Upwards of 100 million sharks or more are killed each year, according to a new study by Dal researchers — and that number that does not bode well for the future of the ocean predators.
In a new paper published in Marine Policy, Biology’s Boris Worm and three Dal colleagues — Brendal Davis, Lisa Kettemer and Christine Ward-Paige — teamed with scientists from the University of Windsor in Canada, Stony Brook University in New York, Florida International University (FIU) in Miami and the University of Miami. Together, they completed a calculation of total shark mortality worldwide using available data.
"Sharks have persisted for at least 400 million years and are one of the oldest vertebrate groups on the planet,” says Dr. Worm, the lead author on the paper. “However, these predators are experiencing population declines significant enough to cause global concern."
The math is, indeed, concerning. The researchers estimate an average exploitation rate for sharks of between 6.4 and 7.9 per cent. That means that of the estimated number of sharks in the ocean, 100 million of them or more are killed each year. Based on what we know about 62 different shark species, sharks have an average rebound rate of 4.9 per cent each year. The bottom line: we are killing more sharks than there are young sharks being born.
And the numbers could be even worse than those numbers suggest: while total shark deaths were estimated at 100 million in 2000 and 97 million in 2010, the total possible range of mortality could be between 63 and 273 million annually.

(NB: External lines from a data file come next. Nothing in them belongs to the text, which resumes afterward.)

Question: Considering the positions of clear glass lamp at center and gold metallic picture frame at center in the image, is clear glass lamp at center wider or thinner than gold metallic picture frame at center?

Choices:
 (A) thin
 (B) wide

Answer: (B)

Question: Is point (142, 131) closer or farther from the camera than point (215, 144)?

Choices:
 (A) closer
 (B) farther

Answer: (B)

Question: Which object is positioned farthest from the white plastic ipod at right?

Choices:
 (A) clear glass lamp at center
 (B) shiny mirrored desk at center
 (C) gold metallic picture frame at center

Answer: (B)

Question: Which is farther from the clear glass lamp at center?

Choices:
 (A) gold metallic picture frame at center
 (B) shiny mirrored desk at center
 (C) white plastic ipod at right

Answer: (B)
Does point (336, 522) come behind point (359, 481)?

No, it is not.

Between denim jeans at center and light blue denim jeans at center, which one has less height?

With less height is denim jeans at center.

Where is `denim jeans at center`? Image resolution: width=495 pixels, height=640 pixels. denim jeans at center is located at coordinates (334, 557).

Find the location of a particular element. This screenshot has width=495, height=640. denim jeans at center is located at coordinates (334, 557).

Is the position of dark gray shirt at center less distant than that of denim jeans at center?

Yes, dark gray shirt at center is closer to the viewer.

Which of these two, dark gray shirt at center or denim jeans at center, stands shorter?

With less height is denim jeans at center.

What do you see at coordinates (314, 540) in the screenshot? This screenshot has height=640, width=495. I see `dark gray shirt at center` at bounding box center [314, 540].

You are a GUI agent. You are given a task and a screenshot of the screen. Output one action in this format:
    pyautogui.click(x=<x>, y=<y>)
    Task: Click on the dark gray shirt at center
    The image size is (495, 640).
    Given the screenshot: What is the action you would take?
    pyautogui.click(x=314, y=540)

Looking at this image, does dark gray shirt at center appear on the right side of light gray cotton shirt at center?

"Sharks are similar to whales, and humans, in that they mature late in life and have few offspring,” adds Dr. Worm. “As such, they cannot sustain much additional mortality. Our analysis shows that about one in 15 sharks gets killed by fisheries every year. With an increasing demand for their fins, sharks are more vulnerable today than ever before."
More protection needed
That’s due to a global boom in shark fishing, particularly for their valuable fins. Because adequate data of shark catches is lacking for most of the world, the wide range of possible mortality is based on available data of shark deaths and calculated projections for unreported, discarded and illegal catches. But even with the uncertainty there is little question that sharks are being caught faster than they can reproduce.
While some sharks are receiving protection through national and international agreements, the researchers suggest legislation should be expanded to a greater number of species. Another solution they suggest is a tax on the export and import of shark fins to curb demand and generate income for domestic shark fisheries management.
"Because of the role sharks play in the sustainability of marine ecosystems, the researchers insist that protective measures must be scaled up significantly to avoid further depletion and possible extinction of some of the world’s top predators,” concludes Dr. Worm.